> _Exercise objective_: From the first line to the last, print the data exactly as it appears.

> _Task material_:
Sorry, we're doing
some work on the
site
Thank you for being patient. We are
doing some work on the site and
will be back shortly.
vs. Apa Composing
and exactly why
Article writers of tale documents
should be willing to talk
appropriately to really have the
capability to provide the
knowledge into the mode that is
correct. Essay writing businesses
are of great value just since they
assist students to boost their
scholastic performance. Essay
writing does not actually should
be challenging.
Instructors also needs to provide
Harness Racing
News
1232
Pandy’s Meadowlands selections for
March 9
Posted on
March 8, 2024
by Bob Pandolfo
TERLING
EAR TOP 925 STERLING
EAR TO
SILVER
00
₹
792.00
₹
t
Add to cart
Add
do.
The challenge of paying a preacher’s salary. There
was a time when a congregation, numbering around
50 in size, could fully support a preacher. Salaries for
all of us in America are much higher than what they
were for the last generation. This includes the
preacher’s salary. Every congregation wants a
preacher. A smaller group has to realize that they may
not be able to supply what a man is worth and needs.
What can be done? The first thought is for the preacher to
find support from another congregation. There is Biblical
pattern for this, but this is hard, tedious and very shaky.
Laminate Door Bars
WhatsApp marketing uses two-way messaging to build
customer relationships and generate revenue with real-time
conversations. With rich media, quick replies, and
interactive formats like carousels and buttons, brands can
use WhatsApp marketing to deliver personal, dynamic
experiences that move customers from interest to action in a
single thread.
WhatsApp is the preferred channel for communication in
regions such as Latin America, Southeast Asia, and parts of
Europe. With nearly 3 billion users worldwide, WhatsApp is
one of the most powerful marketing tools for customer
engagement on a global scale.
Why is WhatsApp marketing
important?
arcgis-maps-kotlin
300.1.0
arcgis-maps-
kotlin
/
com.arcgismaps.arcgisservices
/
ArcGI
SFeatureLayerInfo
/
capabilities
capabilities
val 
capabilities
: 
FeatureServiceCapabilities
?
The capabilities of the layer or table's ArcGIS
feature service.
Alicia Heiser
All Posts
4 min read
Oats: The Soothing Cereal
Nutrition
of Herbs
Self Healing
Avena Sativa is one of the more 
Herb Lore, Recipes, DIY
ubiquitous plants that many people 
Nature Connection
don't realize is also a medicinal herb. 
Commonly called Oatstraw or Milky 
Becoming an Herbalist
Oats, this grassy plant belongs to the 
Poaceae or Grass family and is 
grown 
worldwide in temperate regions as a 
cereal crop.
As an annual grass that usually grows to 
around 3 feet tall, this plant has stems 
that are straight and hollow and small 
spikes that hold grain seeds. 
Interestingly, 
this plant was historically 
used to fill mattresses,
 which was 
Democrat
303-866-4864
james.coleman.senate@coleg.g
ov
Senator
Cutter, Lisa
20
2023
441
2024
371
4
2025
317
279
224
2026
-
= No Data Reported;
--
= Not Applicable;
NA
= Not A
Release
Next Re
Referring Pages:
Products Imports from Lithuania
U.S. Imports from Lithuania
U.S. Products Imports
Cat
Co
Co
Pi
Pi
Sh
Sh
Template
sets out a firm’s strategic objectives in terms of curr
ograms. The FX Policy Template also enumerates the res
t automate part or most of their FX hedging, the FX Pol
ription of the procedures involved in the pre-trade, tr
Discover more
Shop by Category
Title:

> _Expected answer_:
Sorry, we're doing
some work on the
site
Thank you for being patient. We are
doing some work on the site and
will be back shortly.
vs. Apa Composing
and exactly why
Article writers of tale documents
should be willing to talk
appropriately to really have the
capability to provide the
knowledge into the mode that is
correct. Essay writing businesses
are of great value just since they
assist students to boost their
scholastic performance. Essay
writing does not actually should
be challenging.
Instructors also needs to provide
Harness Racing
News
1232
Pandy’s Meadowlands selections for
March 9
Posted on
March 8, 2024
by Bob Pandolfo
TERLING
EAR TOP 925 STERLING
EAR TO
SILVER
00
₹
792.00
₹
t
Add to cart
Add
do.
The challenge of paying a preacher’s salary. There
was a time when a congregation, numbering around
50 in size, could fully support a preacher. Salaries for
all of us in America are much higher than what they
were for the last generation. This includes the
preacher’s salary. Every congregation wants a
preacher. A smaller group has to realize that they may
not be able to supply what a man is worth and needs.
What can be done? The first thought is for the preacher to
find support from another congregation. There is Biblical
pattern for this, but this is hard, tedious and very shaky.
Laminate Door Bars
WhatsApp marketing uses two-way messaging to build
customer relationships and generate revenue with real-time
conversations. With rich media, quick replies, and
interactive formats like carousels and buttons, brands can
use WhatsApp marketing to deliver personal, dynamic
experiences that move customers from interest to action in a
single thread.
WhatsApp is the preferred channel for communication in
regions such as Latin America, Southeast Asia, and parts of
Europe. With nearly 3 billion users worldwide, WhatsApp is
one of the most powerful marketing tools for customer
engagement on a global scale.
Why is WhatsApp marketing
important?
arcgis-maps-kotlin
300.1.0
arcgis-maps-
kotlin
/
com.arcgismaps.arcgisservices
/
ArcGI
SFeatureLayerInfo
/
capabilities
capabilities
val 
capabilities
: 
FeatureServiceCapabilities
?
The capabilities of the layer or table's ArcGIS
feature service.
Alicia Heiser
All Posts
4 min read
Oats: The Soothing Cereal
Nutrition
of Herbs
Self Healing
Avena Sativa is one of the more 
Herb Lore, Recipes, DIY
ubiquitous plants that many people 
Nature Connection
don't realize is also a medicinal herb. 
Commonly called Oatstraw or Milky 
Becoming an Herbalist
Oats, this grassy plant belongs to the 
Poaceae or Grass family and is 
grown 
worldwide in temperate regions as a 
cereal crop.
As an annual grass that usually grows to 
around 3 feet tall, this plant has stems 
that are straight and hollow and small 
spikes that hold grain seeds. 
Interestingly, 
this plant was historically 
used to fill mattresses,
 which was 
Democrat
303-866-4864
james.coleman.senate@coleg.g
ov
Senator
Cutter, Lisa
20
2023
441
2024
371
4
2025
317
279
224
2026
-
= No Data Reported;
--
= Not Applicable;
NA
= Not A
Release
Next Re
Referring Pages:
Products Imports from Lithuania
U.S. Imports from Lithuania
U.S. Products Imports
Cat
Co
Co
Pi
Pi
Sh
Sh
Template
sets out a firm’s strategic objectives in terms of curr
ograms. The FX Policy Template also enumerates the res
t automate part or most of their FX hedging, the FX Pol
ription of the procedures involved in the pre-trade, tr
Discover more
Shop by Category
Title:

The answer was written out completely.